03 maio 2021

Marçanos da judicatura (VIII)

 (Continuação daqui)


VIII. Aquilo que eles quiserem


O acórdão 595/2018 do Tribunal Constitucional, na prática, reescreve a Constituição. 

Onde o artº 32º, nº 1, dizia "O processo criminal assegura todas as garantias de defesa, incluindo o recurso" (cf. aqui), passou a dizer: "O processo criminal assegura todas as garantias de defesa, incluindo o recurso, excepto se a condenação for em pena de multa ou outra não privativa da liberdade".

Eu gosto de imaginar um cidadão nas condições dos guardas da GNR a dirigir-se ao Tribunal Constitucional, não por intermédio de um advogado, mas em pessoa e de Constituição na mão, e a ser recebido por um assessor do Tribunal. O diálogo poderia ser assim:  

-(Cidadão) Olhe, eu venho aqui para exercer o meu direito ao recurso que está previsto no número 1 do artigo 32 da Constituição!...

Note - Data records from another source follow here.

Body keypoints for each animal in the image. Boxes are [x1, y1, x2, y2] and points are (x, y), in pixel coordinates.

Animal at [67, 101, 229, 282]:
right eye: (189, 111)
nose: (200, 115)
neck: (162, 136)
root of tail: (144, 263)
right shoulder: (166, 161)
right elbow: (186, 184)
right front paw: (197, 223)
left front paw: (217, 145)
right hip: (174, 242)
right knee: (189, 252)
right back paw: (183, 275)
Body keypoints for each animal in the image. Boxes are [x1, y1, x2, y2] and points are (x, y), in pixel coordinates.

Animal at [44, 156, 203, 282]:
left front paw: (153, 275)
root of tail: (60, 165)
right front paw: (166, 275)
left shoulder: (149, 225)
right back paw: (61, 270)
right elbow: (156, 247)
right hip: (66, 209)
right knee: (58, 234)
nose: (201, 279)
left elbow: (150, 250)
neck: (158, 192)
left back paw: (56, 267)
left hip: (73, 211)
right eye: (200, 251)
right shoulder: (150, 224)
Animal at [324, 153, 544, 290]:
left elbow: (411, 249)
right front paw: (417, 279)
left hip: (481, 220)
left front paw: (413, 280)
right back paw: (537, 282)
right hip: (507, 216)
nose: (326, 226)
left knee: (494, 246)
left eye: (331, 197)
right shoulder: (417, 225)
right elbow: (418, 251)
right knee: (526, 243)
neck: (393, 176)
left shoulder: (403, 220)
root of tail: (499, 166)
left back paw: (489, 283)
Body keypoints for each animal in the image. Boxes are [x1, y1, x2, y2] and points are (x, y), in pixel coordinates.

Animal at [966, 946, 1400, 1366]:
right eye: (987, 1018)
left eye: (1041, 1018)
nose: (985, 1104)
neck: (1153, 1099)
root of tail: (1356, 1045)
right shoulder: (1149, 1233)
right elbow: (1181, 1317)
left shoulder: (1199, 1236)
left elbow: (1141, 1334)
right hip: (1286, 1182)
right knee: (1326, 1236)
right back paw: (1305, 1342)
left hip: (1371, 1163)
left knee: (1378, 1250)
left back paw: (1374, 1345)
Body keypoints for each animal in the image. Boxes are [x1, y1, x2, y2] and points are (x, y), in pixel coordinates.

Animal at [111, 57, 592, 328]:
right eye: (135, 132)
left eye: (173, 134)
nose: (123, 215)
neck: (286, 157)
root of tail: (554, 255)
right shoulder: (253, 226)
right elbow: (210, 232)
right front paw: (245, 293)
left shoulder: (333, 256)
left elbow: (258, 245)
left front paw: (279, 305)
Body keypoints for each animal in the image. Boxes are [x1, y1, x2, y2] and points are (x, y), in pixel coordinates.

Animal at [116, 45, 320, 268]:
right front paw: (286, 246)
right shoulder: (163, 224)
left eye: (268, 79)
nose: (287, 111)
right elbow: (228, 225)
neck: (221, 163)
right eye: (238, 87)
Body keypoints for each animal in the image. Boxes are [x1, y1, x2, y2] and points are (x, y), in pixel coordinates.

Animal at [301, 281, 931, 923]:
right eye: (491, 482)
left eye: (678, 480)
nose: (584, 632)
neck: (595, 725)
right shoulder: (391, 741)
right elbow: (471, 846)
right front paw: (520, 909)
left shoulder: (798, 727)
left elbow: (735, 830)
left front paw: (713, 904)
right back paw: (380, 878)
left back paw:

-(Assessor) E qual é a sua história?

-Ofendi um funcionário público ... fui absolvido na primeira instância... mas depois condenado na Relação...agora quero recorrer para o Supremo...

-E qual é a pena?

-Multa de dois mil euros e cinco mil de indemnização...

-Nesse caso o senhor não tem direito ao recurso...

-Não tenho!?...

-Não, não tem... como a pena é de multa o senhor não tem direito ao recurso...

-Mas a Constituição não diz isso...

-Pois... mas o que  a Constituição diz não se escreve... o senhor só teria direito ao recurso se tivesse  sido condenado em pena de prisão...

-Desculpe insistir... mas a Constituição não diz nada disso...

-Oh homem, já lhe disse! ... o que a Constituição diz não se escreve!... somos nós é que decidimos isso aqui, não é a Constituição...


A questão remete, evidentemente, para a ideia que é vendida aos portugueses de que  vivemos num Estado de Direito Democrático. A ideia do Estado de Direito significa o primado da Lei sobre a vontade de qualquer homem (que, de outro modo, seria um ditador), e a submissão de todos os cidadãos igualmente às mesmas Leis. E a ideia do Estado Democrático significa que as Leis em vigor no país são aprovadas pelos cidadãos ou pelos seus representantes.

Ora, quando o Tribunal Constitucional está presente nada disto acontece.

O primado não é da Lei ("O processo criminal assegura todas as garantias de defesa, incluindo o recurso"), mas da vontade dos "juízes" do Tribunal Constitucional (O processo criminal assegura todas as garantias de defesa, incluindo o recurso, excepto se a condenação fôr em pena de multa ou outra não privativa da liberdade"). 

A Lei não se aplica a todos, mas apenas a alguns, deixando outros de fora - os cidadãos condenados em pena de multa ou outra não privativa da liberdade.

Finalmente, a lei não é nada democrática, porque os "juízes" do Tribunal Constitucional não são eleitos pelo povo.

Nós não vivemos num Estado de Direito Democrático. Nós vivemos numa ditadura dos partidos que nomeiam os "juízes" para o Tribunal Constitucional, que são o PS e o PSD. Nós vivemos numa ditadura de partidos que dita as regras através de uma nomenclatura de marçanos da judicatura por si designada.

 A Lei não é aquilo que lá está escrito, mas aquilo que eles quiserem.